À l’échelle mondiale, l’e-santé connaît une expansion rapide, stimulée par les avancées technologiques, les besoins croissants en matière de santé et les défis démographiques. De nombreux pays ont adopté des stratégies nationales pour promouvoir la santé numérique, allant de la mise en place de dossiers médicaux électroniques à l’utilisation de l’intelligence artificielle pour le diagnostic et le traitement des maladies.

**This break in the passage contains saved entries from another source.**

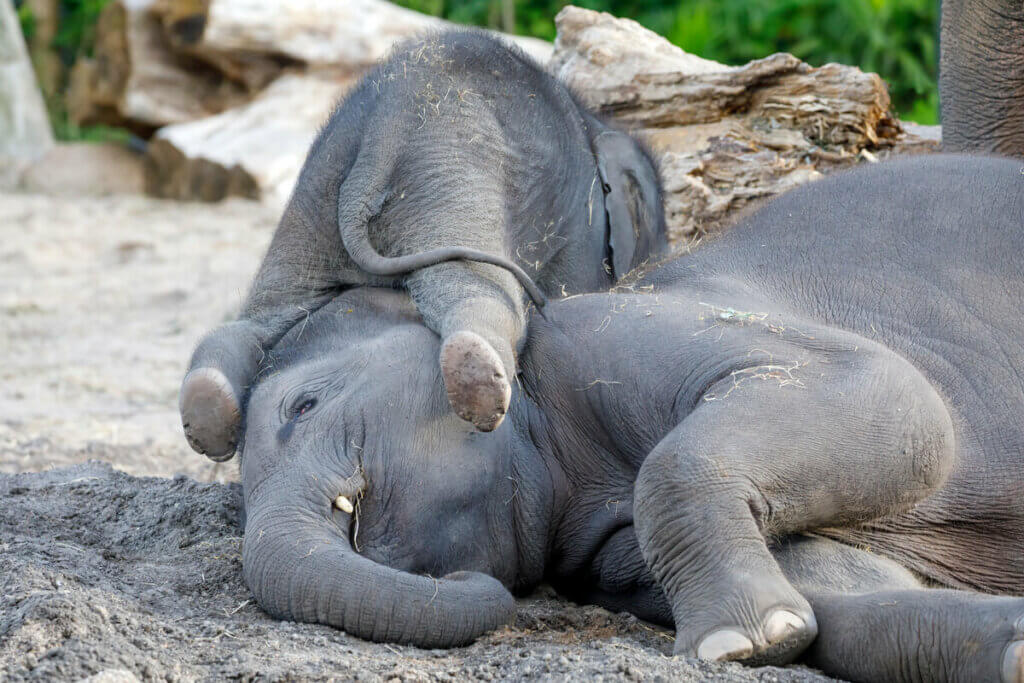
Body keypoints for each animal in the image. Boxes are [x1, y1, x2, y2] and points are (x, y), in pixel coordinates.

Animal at [178, 30, 666, 461]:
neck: (595, 124)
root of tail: (383, 130)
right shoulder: (578, 222)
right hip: (451, 181)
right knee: (478, 293)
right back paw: (483, 387)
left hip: (316, 192)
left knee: (265, 315)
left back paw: (206, 403)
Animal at [237, 153, 1024, 683]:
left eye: (302, 406)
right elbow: (843, 592)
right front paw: (776, 631)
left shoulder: (619, 332)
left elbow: (899, 400)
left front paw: (738, 642)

Des régions comme les États-Unis sont à la pointe de l’innovation en matière d’e-santé, avec des investissements importants dans les infrastructures connectées, la recherche et le développement de solutions technologiques. Cependant, des disparités subsistent entre les pays développés et en développement en termes d’accès aux technologies, de financement et de réglementation, soulignant la nécessité d’une approche globale et collaborative pour maximiser les avantages de l’e-santé à l’échelle internationale.

 

Bon à savoir : L’utilisation des téléconsultations a connu une hausse significative lors des périodes de crise sanitaire intense et de confinement. En dehors de ces contextes, elles s’inscrivent désormais comme une pratique régulière des médecins généralistes libéraux, constituant 3,7 % de leur activité en 2021, contre 5,7 % en 2020, selon les chiffres de la DREES. Ainsi, elles sont devenues une part intégrante, mais encore limitée, du parcours médical, se positionnant comme une alternative aux visites traditionnelles. Notamment, elles demeurent moins fréquentes que les consultations en présentiel depuis la levée des restrictions du premier confinement.

 

En somme, l’e-santé s’affirme comme un domaine en pleine expansion, offrant des opportunités sans précédent pour révolutionner la manière dont consulte un patient. Toutefois, son déploiement nécessite une réflexion stratégique, une réglementation appropriée et une collaboration interdisciplinaire pour maximiser ses avantages tout en garantissant l’éthique, la sécurité et la qualité de la prise en charge médicale. À mesure que la technologie continue d’évoluer, il est impératif d’embrasser l’e-santé comme un catalyseur d’innovation, tout en veillant à ce qu’elle serve véritablement le bien-être et la santé des individus à travers le monde.